Data for review below:
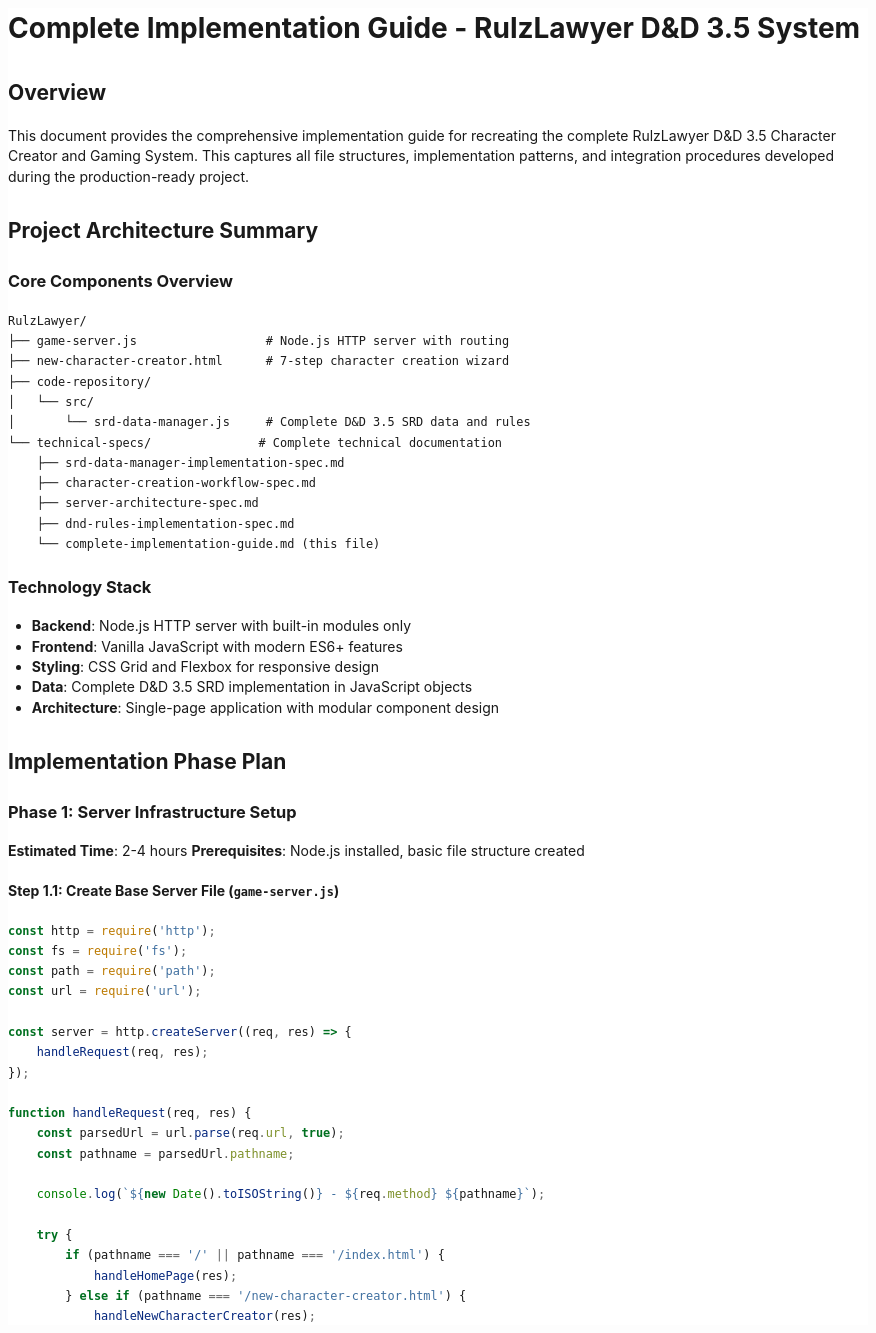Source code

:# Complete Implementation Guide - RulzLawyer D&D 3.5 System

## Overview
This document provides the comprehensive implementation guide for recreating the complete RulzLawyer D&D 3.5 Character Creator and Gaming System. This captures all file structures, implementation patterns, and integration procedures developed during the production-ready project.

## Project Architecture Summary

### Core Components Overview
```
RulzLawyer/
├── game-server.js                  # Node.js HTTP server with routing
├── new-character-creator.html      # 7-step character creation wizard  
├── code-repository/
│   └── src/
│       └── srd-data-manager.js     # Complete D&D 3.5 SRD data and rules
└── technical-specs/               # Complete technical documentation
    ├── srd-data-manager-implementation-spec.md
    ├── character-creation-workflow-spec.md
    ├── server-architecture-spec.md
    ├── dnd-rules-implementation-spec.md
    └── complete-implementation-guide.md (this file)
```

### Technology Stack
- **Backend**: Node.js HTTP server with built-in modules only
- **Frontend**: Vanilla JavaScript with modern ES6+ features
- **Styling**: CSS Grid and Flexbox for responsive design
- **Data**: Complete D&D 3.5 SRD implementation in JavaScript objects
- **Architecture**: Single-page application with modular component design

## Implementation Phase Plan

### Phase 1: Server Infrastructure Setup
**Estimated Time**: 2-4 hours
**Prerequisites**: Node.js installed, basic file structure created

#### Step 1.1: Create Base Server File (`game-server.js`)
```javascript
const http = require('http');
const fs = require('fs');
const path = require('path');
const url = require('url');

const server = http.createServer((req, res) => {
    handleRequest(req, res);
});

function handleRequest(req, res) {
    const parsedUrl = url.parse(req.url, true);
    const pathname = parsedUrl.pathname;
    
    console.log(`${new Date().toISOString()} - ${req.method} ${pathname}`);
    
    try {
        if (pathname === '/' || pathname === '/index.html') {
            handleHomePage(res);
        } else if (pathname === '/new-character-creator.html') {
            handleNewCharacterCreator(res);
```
End of Data for review.
Activity:
The records, exactly as written but without images, should be returned.

Answer area:
Source code

:# Complete Implementation Guide - RulzLawyer D&D 3.5 System

## Overview
This document provides the comprehensive implementation guide for recreating the complete RulzLawyer D&D 3.5 Character Creator and Gaming System. This captures all file structures, implementation patterns, and integration procedures developed during the production-ready project.

## Project Architecture Summary

### Core Components Overview
```
RulzLawyer/
├── game-server.js                  # Node.js HTTP server with routing
├── new-character-creator.html      # 7-step character creation wizard  
├── code-repository/
│   └── src/
│       └── srd-data-manager.js     # Complete D&D 3.5 SRD data and rules
└── technical-specs/               # Complete technical documentation
    ├── srd-data-manager-implementation-spec.md
    ├── character-creation-workflow-spec.md
    ├── server-architecture-spec.md
    ├── dnd-rules-implementation-spec.md
    └── complete-implementation-guide.md (this file)
```

### Technology Stack
- **Backend**: Node.js HTTP server with built-in modules only
- **Frontend**: Vanilla JavaScript with modern ES6+ features
- **Styling**: CSS Grid and Flexbox for responsive design
- **Data**: Complete D&D 3.5 SRD implementation in JavaScript objects
- **Architecture**: Single-page application with modular component design

## Implementation Phase Plan

### Phase 1: Server Infrastructure Setup
**Estimated Time**: 2-4 hours
**Prerequisites**: Node.js installed, basic file structure created

#### Step 1.1: Create Base Server File (`game-server.js`)
```javascript
const http = require('http');
const fs = require('fs');
const path = require('path');
const url = require('url');

const server = http.createServer((req, res) => {
    handleRequest(req, res);
});

function handleRequest(req, res) {
    const parsedUrl = url.parse(req.url, true);
    const pathname = parsedUrl.pathname;
    
    console.log(`${new Date().toISOString()} - ${req.method} ${pathname}`);
    
    try {
        if (pathname === '/' || pathname === '/index.html') {
            handleHomePage(res);
        } else if (pathname === '/new-character-creator.html') {
            handleNewCharacterCreator(res);
```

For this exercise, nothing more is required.